Add to that the hatred of the far-Right, and you have a toxic mix that doesn’t threaten Israel’s existence so much as the nature of the West. There is a moral inversion that portrays Israel – and by extension all Jews – as “baby killers” and “genocidal” monsters.
Every act that Hamas and Islamic Jihad perpetrated against Israelis in their homes, on the streets, and at the Supernova music festival – the rapes, the mutilations, the burning, the beheadings, the abductions; these acts familiar from jihadist ISIS videos – have been twisted into a blood libel in which the Jews are the guilty ones.
Palestinian supporters screaming “From the river to the sea, Palestine will be free” (i.e., there will be no Jewish state) accuse Israel of “apartheid,” “genocide,” and “ethnic cleansing.” And can there be greater irony than Brits accusing Israelis of “colonialism”?
The attacks in the UK and in several European countries have been linked to the Iranian terrorist group Harakat Ashab al-Yamin al-Islamia (HAYI). Apart from mobilizing local operatives to perpetrate the physical attacks, the Iranian regime is also spreading its message of hate online and in media networks. This inevitably leads to blood on the streets – Jewish blood and the blood of other “infidels.”
There have been some brave voices who have spoken out. Among the most notable British non-Jews who know history and want to stand on the right side of it are former army officers Richard Kemp and Andrew Fox, and journalists Douglas Murray, Brendan O’Neill, and Tom Slater.
They have more moral courage than the Green Party leader Zack Polanski, who uses his nominal Jewishness to justify outrageous verbal attacks on Israel; spoke about the need to discuss whether British Jews suffer from “a perception of unsafety” or “actual unsafety”; and whose electioneering is more about “Palestine” than Britain.
As O’Neill wrote on the British online magazine Spiked: “There is a determined effort to draw a moral distinction between ‘real antisemitism,’ like that in Golders Green, and anti-Zionism. No, no, no. Anti-Zionism is the foul soil in which violent Jew hate has taken root. It is the most menacing hate movement of our time.
“It has power and clout. It is the ideology of the new ruling class. It is ruthlessly communicated through the digital highways and popular culture. And it is hanging a target sign around the necks of Jews everywhere on Earth. It must be defeated, urgently.”

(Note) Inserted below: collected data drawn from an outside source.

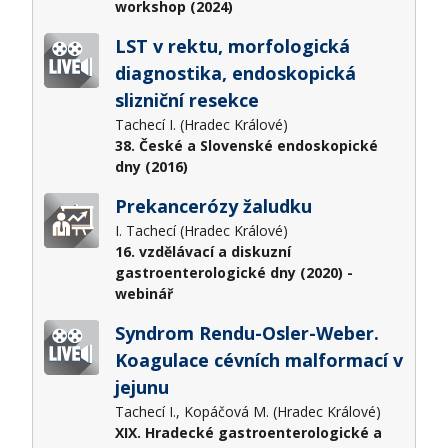
workshop (2024)
LST v rektu, morfologická
diagnostika, endoskopická
slizniční resekce
Tachecí I. (Hradec Králové)
38. České a Slovenské endoskopické
dny (2016)
Prekancerózy žaludku
I. Tachecí (Hradec Králové)
16. vzdělávací a diskuzní
gastroenterologické dny (2020) -
webinář
Syndrom Rendu-Osler-Weber.
Koagulace cévních malformací v
jejunu
Tachecí I., Kopáčová M. (Hradec Králové)
XIX. Hradecké gastroenterologické a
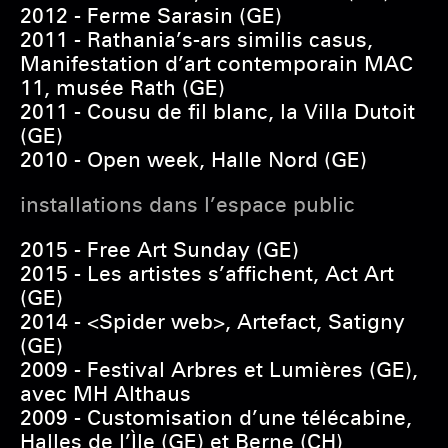
2012 - Ferme Sarasin (GE)
2011 - Rathania’s-ars similis casus,
Manifestation d’art contemporain MAC
11, musée Rath (GE)
2011 - Cousu de fil blanc, la Villa Dutoit
(GE)
2010 - Open week, Halle Nord (GE)
installations dans l’espace public
2015 - Free Art Sunday (GE)
2015 - Les artistes s’affichent, Act Art
(GE)
2014 - <Spider web>, Artefact, Satigny
(GE)
2009 - Festival Arbres et Lumières (GE),
avec MH Althaus
2009 - Customisation d’une télécabine,
Halles de l’Ìle (GE) et Berne (CH)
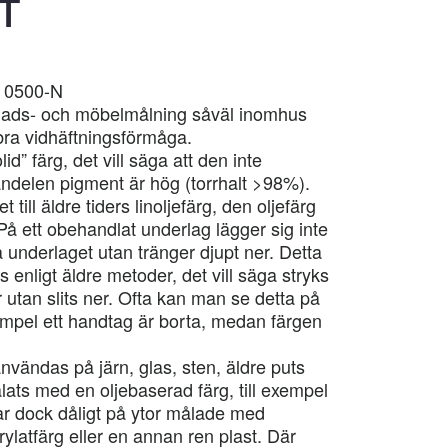
T
S 0500-N
nads- och möbelmålning såväl inomhus
ra vidhäftningsförmåga.
d” färg, det vill säga att den inte
andelen pigment är hög (torrhalt >98%).
till äldre tiders linoljefärg, den oljefärg
På ett obehandlat underlag lägger sig inte
 underlaget utan tränger djupt ner. Detta
 enligt äldre metoder, det vill säga stryks
 utan slits ner. Ofta kan man se detta på
xempel ett handtag är borta, medan färgen
nvändas på järn, glas, sten, äldre puts
ats med en oljebaserad färg, till exempel
ar dock dåligt på ytor målade med
ylatfärg eller en annan ren plast. Där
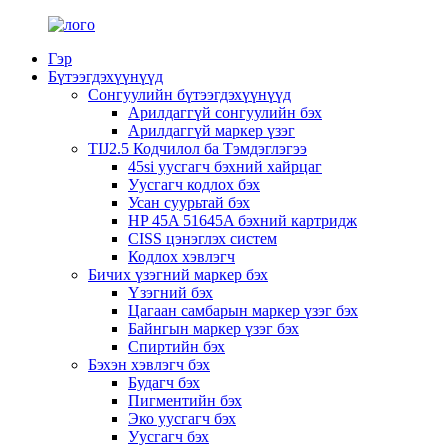
Гэр
Бүтээгдэхүүнүүд
Сонгуулийн бүтээгдэхүүнүүд
Арилдаггүй сонгуулийн бэх
Арилдаггүй маркер үзэг
TIJ2.5 Кодчилол ба Тэмдэглэгээ
45si уусгагч бэхний хайрцаг
Уусгагч кодлох бэх
Усан суурьтай бэх
HP 45A 51645A бэхний картридж
CISS цэнэглэх систем
Кодлох хэвлэгч
Бичих үзэгний маркер бэх
Үзэгний бэх
Цагаан самбарын маркер үзэг бэх
Байнгын маркер үзэг бэх
Спиртийн бэх
Бэхэн хэвлэгч бэх
Будагч бэх
Пигментийн бэх
Эко уусгагч бэх
Уусгагч бэх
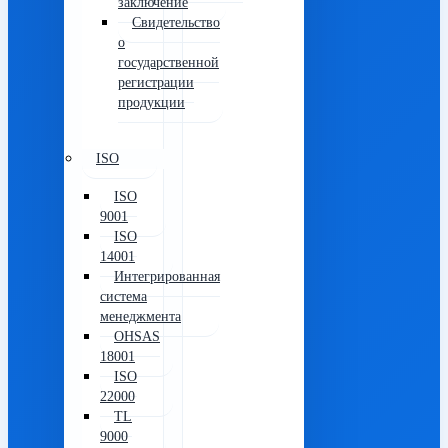
заключение
Свидетельство
о
государственной
регистрации
продукции
ISO
ISO
9001
ISO
14001
Интегрированная
система
менеджмента
OHSAS
18001
ISO
22000
TL
9000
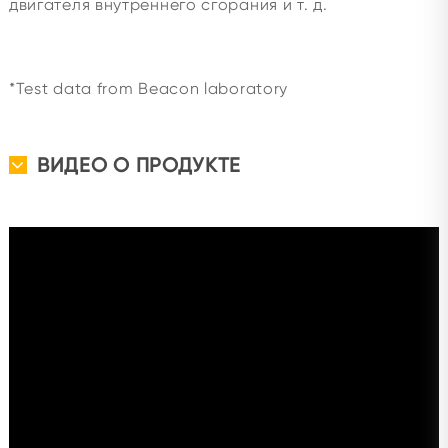
двигателя внутреннего сгорания и т. д.
*Test data from Beacon laboratory
ВИДЕО О ПРОДУКТЕ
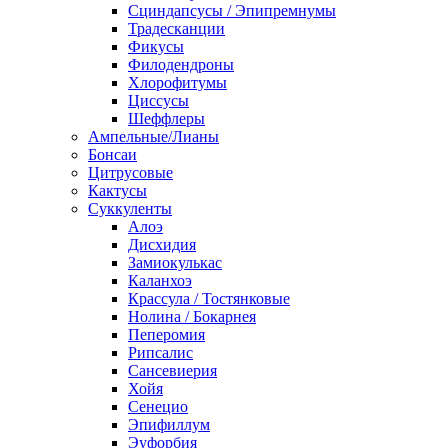
Сциндапсусы / Эпипремнумы
Традесканции
Фикусы
Филодендроны
Хлорофитумы
Циссусы
Шеффлеры
Ампельные/Лианы
Бонсаи
Цитрусовые
Кактусы
Суккуленты
Алоэ
Дисхидия
Замиокулькас
Каланхоэ
Крассула / Тостянковые
Нолина / Бокарнея
Пеперомия
Рипсалис
Сансевиерия
Хойя
Сенецио
Эпифиллум
Эуфорбия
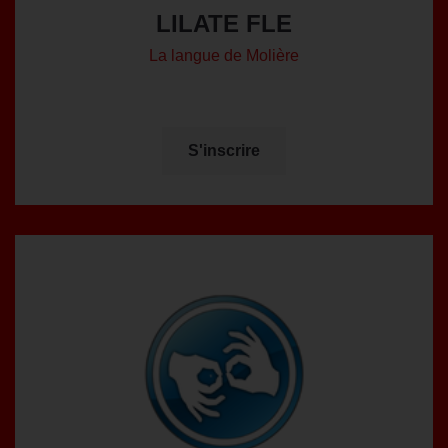
LILATE FLE
La langue de Molière
S'inscrire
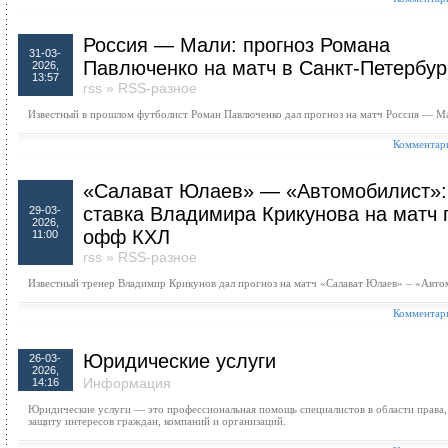
Россия — Мали: прогноз Романа
31-03-
Павлюченко на матч в Санкт-Петербур
2026,
13:57
rss
»
RSS-разное
Известный в прошлом футболист Роман Павлюченко дал прогноз на матч Россия — М
Комментари
«Салават Юлаев» — «Автомобилист»:
ставка Владимира Крикунова на матч 
29-03-
2026,
офф КХЛ
11:00
rss
»
RSS-разное
Известный тренер Владимир Крикунов дал прогноз на матч «Салават Юлаев» – «Авто
Комментари
Юридические услуги
26-03-
2026,
Информация
14:16
Юридические услуги — это профессиональная помощь специалистов в области права,
защиту интересов граждан, компаний и организаций.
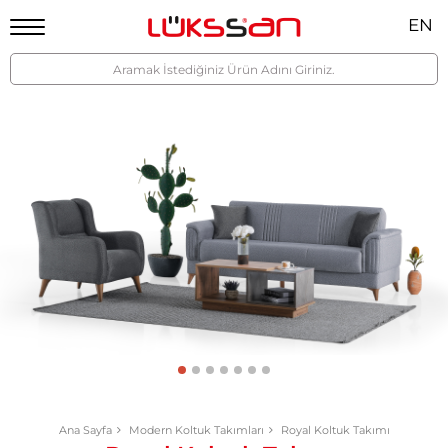
EN
Ana Sayfa
Modern Koltuk Takımları
Royal Koltuk Takımı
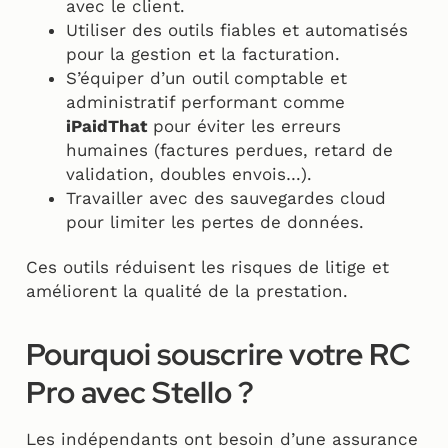
avec le client.
Utiliser des outils fiables et automatisés
pour la gestion et la facturation.
S’équiper d’un outil comptable et
administratif performant comme
iPaidThat
pour éviter les erreurs
humaines (factures perdues, retard de
validation, doubles envois…).
Travailler avec des sauvegardes cloud
pour limiter les pertes de données.
Ces outils réduisent les risques de litige et
améliorent la qualité de la prestation.
Pourquoi souscrire votre RC
Pro avec Stello ?
Les indépendants ont besoin d’une assurance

MP Zarah Sultana, a co-founder with Corbyn of Your Party, condemned the Golders Green stabbing as “deeply shocking” and a “stark reminder of the very real danger antisemitism poses on our streets” along with the obligatory “our thoughts are with the victims.” This led writer J.K. Rowling, to retort: “I assume this is a different Zarah Sultana MP to the one who was recently filmed clapping along to loudspeaker chants for Intifada, on a street in Surrey.”
The voices of support from King Charles and others are welcome, but not enough. The additional funding for the Community Security Trust, the replacement of the Hatzolah ambulances, and the visit by Prime Minister Keir Starmer to a Jewish community do not prevent the next crime.
There needs to be a real reversal in the climate – antisemitism in all its guises needs to be called out. The online hate needs to be halted; antisemitic sermons in mosques and toxic activities on university campuses need to come to an end. Freedom of expression is important, but as the saying goes: “The right to swing my fist ends where the other man’s nose begins.”
Nice phrases are meaningless if they are not translated into action, enforced by the police and the courts. Jews – people – are being killed, and it starts with the blood libels and the marches with the slogan “Globalize the Intifada.” The Intifada looks like this: stabbings, firebombings, car rammings, and suicide bombings by “martyrs.”
Jews and non-Jews alike should turn out on Sunday to “The Standing Strong: Extinguish Antisemitism” rally in London. We need to show that antisemitism is unacceptable – not just mourn and bemoan the results.